In het Utrechts Nieuwsblad  van 6 februari 1957 stond de rubriek ‘Wij spraken met’. Daarin het verhaal over ‘polisnummer 1’ van een inwoner van de Hermannus Elconiusstraat.

N.P. de Jager (tachtig jaar)

Wij hebben bepaald niet voor de eerste keer met iemand gesproken, die de leeftijd der zeer sterken haalt. Wel hebben we zelden een tachtigjarige geïnterviewd, die beschikte over een zo formidabel geheugen als de heer N.P. de Jager, die geboren 7 februari 1877 te Grave (u weet wel van de radio: Grave beneden de sluis) morgen de eerbiedwaardige leeftijd van 80 jaar bereikt. De heer N.P. de Jager, wonende Hermannus Elconiusstraat 35 in Utrecht-noord, is een bekende figuur in de Utrechtse gemeenschap en met name in de wereld der typografie.
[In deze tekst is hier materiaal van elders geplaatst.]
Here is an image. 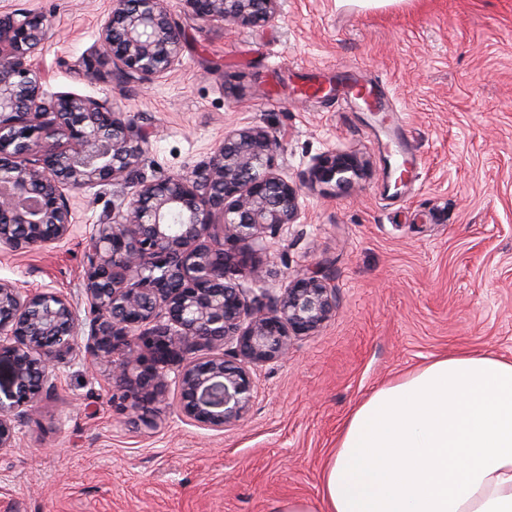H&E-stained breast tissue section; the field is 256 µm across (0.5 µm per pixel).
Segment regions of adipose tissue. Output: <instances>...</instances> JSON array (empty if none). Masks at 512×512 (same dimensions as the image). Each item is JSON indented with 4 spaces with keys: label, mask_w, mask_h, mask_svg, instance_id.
Here are the masks:
<instances>
[{
    "label": "adipose tissue",
    "mask_w": 512,
    "mask_h": 512,
    "mask_svg": "<svg viewBox=\"0 0 512 512\" xmlns=\"http://www.w3.org/2000/svg\"><path fill=\"white\" fill-rule=\"evenodd\" d=\"M322 499L326 512H512V359L452 354L374 390Z\"/></svg>",
    "instance_id": "adipose-tissue-1"
}]
</instances>
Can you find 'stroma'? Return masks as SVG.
Instances as JSON below:
<instances>
[{
    "mask_svg": "<svg viewBox=\"0 0 512 512\" xmlns=\"http://www.w3.org/2000/svg\"><path fill=\"white\" fill-rule=\"evenodd\" d=\"M110 5L0 0V12L45 16L36 60L46 93L108 94L155 128L147 177L193 169L229 126L281 137L278 163L301 187L302 214L263 256L265 285L321 270L336 309L294 340L287 362L256 370L248 414L221 433L179 418L173 393L155 427L134 423L110 366L80 349L20 447L0 451V512H279L291 499L322 512L324 466L375 389L452 352L512 358V0H285L274 21L232 31L170 0L185 36L181 67L120 90L71 67ZM312 71L327 85L376 80L386 111L303 96ZM389 128L420 160L418 176L396 189L378 137ZM336 149L355 154L363 176L310 183L313 158ZM123 192L77 193L71 236L26 254L0 250V279L64 291L85 311L84 238Z\"/></svg>",
    "mask_w": 512,
    "mask_h": 512,
    "instance_id": "35a3bbf8",
    "label": "stroma"
}]
</instances>
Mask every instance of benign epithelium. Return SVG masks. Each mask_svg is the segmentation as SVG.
<instances>
[{
	"label": "benign epithelium",
	"instance_id": "1",
	"mask_svg": "<svg viewBox=\"0 0 512 512\" xmlns=\"http://www.w3.org/2000/svg\"><path fill=\"white\" fill-rule=\"evenodd\" d=\"M195 19L225 28L268 23L283 0H180ZM48 38L37 12H0V248L26 253L71 235L73 194L129 188L86 237L82 290L89 319L68 294L0 280V449L19 445L42 396L81 340L112 364L126 412L151 427L150 408L177 388L178 415L210 431L240 421L257 368L288 359L292 337L318 331L336 288L307 271L273 292L254 289L256 259L301 215L298 187L278 164L281 141L259 126L224 131L200 166L149 179L154 131L112 97H47L34 55ZM182 32L168 0H112L96 43L73 63L89 83L151 85L181 65ZM356 155L327 151L311 181L348 185Z\"/></svg>",
	"mask_w": 512,
	"mask_h": 512
}]
</instances>
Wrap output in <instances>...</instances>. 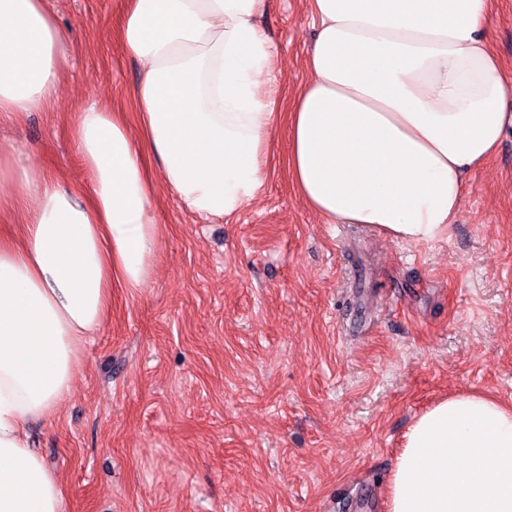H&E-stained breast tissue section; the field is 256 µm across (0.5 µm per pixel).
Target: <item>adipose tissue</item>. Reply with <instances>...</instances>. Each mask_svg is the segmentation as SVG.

De tachtigjarige heer De Jager gaat er echt voor zitten, als we bij hem binnen vallen. Hij steekt er een verse Havanna bij op en gaat oreren… alsof hij nog de grote vakbondsbestuurder is van weleer. Af en toe kijkt hij even peinzend naar zijn zoon, die naast hem zit, de heer S.A. de Jager, (de directeur van Utrechts oudste drukkerij v.h. Kemink en zoon n.v. drukkerij en uitgeversmaatschappij op het Domplein) niet om hem over dit of dat te raadplegen, want hij weet zijn weetje nog best, maar bij wijze van controle, zo van: wat heb ik dat goed onthouden, hè?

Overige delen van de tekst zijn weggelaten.